At last he arrived at the Red-Etin's Castle, and he knocked boldly at the door. The old woman answered his knock, and, when he had told her his errand, warned him gravely not to enter.
"Thy two friends came here before thee," she said, "and they are now turned into two pillars of stone; what advantage is it to thee to lose thy life also?"
But the young man only laughed. "I have knowledge of an art of which they knew nothing," he said. "And methinks I can fight the Red-Etin with his own weapons."
So, much against her will, the old woman let him in, and hid him where she had hid his friends.

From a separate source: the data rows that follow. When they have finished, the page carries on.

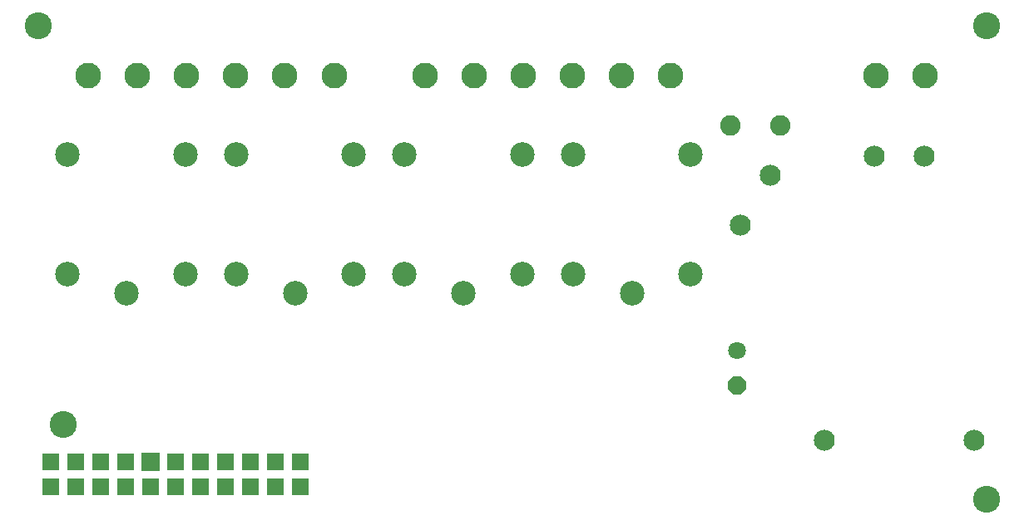
<source format=gbs>
G04 EAGLE Gerber RS-274X export*
G75*
%MOMM*%
%FSLAX34Y34*%
%LPD*%
%INbottom_mask*%
%IPPOS*%
%AMOC8*
5,1,8,0,0,1.08239X$1,22.5*%
G01*
%ADD10C,2.743200*%
%ADD11R,1.727200X1.727200*%
%ADD12R,1.879600X1.879600*%
%ADD13C,2.133600*%
%ADD14C,2.503200*%
%ADD15C,2.082800*%
%ADD16P,1.951982X8X292.500000*%
%ADD17C,1.803400*%
%ADD18C,2.616200*%


D10*
X50800Y101600D03*
X25400Y508000D03*
X990600Y508000D03*
X990600Y25400D03*
D11*
X38100Y38100D03*
X38100Y63500D03*
X63500Y38100D03*
X63500Y63500D03*
X88900Y38100D03*
X88900Y63500D03*
X114300Y38100D03*
X114300Y63500D03*
X139700Y38100D03*
D12*
X139700Y63500D03*
D11*
X165100Y38100D03*
X165100Y63500D03*
X190500Y38100D03*
X190500Y63500D03*
X215900Y38100D03*
X215900Y63500D03*
X241300Y38100D03*
X241300Y63500D03*
X266700Y38100D03*
X266700Y63500D03*
X292100Y38100D03*
X292100Y63500D03*
D13*
X927100Y374650D03*
X876300Y374650D03*
X977900Y85450D03*
X825500Y85450D03*
D14*
X175570Y376960D03*
X55570Y254960D03*
X115570Y234960D03*
X55570Y376960D03*
X175570Y254960D03*
X347020Y376960D03*
X227020Y254960D03*
X287020Y234960D03*
X227020Y376960D03*
X347020Y254960D03*
X518470Y376960D03*
X398470Y254960D03*
X458470Y234960D03*
X398470Y376960D03*
X518470Y254960D03*
X689920Y376960D03*
X569920Y254960D03*
X629920Y234960D03*
X569920Y376960D03*
X689920Y254960D03*
D13*
X770890Y355600D03*
X740410Y304800D03*
D15*
X781050Y406400D03*
X730250Y406400D03*
D16*
X736600Y140970D03*
D17*
X736600Y176530D03*
D18*
X928000Y457200D03*
X878000Y457200D03*
X176800Y457200D03*
X126800Y457200D03*
X76800Y457200D03*
X326800Y457200D03*
X276800Y457200D03*
X226800Y457200D03*
X519400Y457200D03*
X469400Y457200D03*
X419400Y457200D03*
X669400Y457200D03*
X619400Y457200D03*
X569400Y457200D03*
M02*

</source>
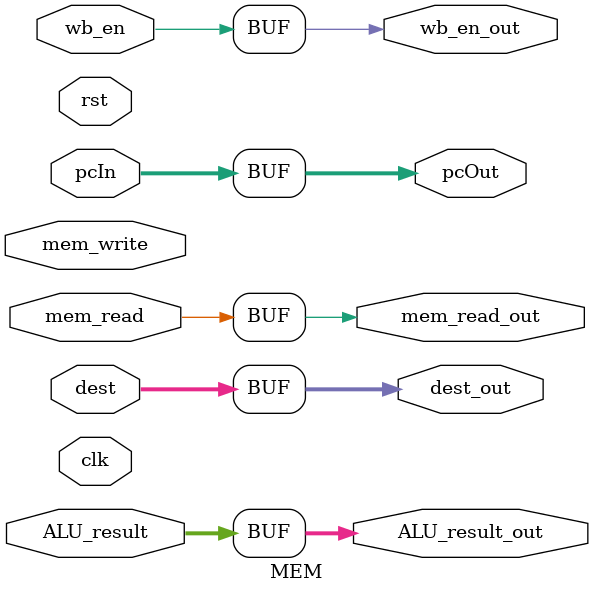
<source format=v>
module MEM(
	input clk,
	input rst,
	input [31:0] pcIn,
	input [31:0] ALU_result,
	input wb_en,
	input mem_read,
	input mem_write,
	input [4:0] dest,
	output [31:0] pcOut,
	output [31:0] ALU_result_out,
	output wb_en_out,
	output mem_read_out,
	output [4:0] dest_out
);


	assign pcOut = pcIn;
	assign ALU_result_out = ALU_result;
	assign wb_en_out = wb_en;
	assign mem_read_out = mem_read;
	assign dest_out = dest;

endmodule
</source>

It was not long before the Monster arrived, and, as on former occasions, he came into the kitchen in a furious rage, crying:
"Seek but, and seek ben,
I smell the smell of an earthly man!
Be he living, or be he dead,
His heart this night I shall eat with my bread."
Then he peered into the young man's hiding-place, and called to him to come out. And after he had come out, he put to him the three questions, never dreaming that he could answer them; but the Fairy had told the youth what to say, and he gave the answers as pat as any book.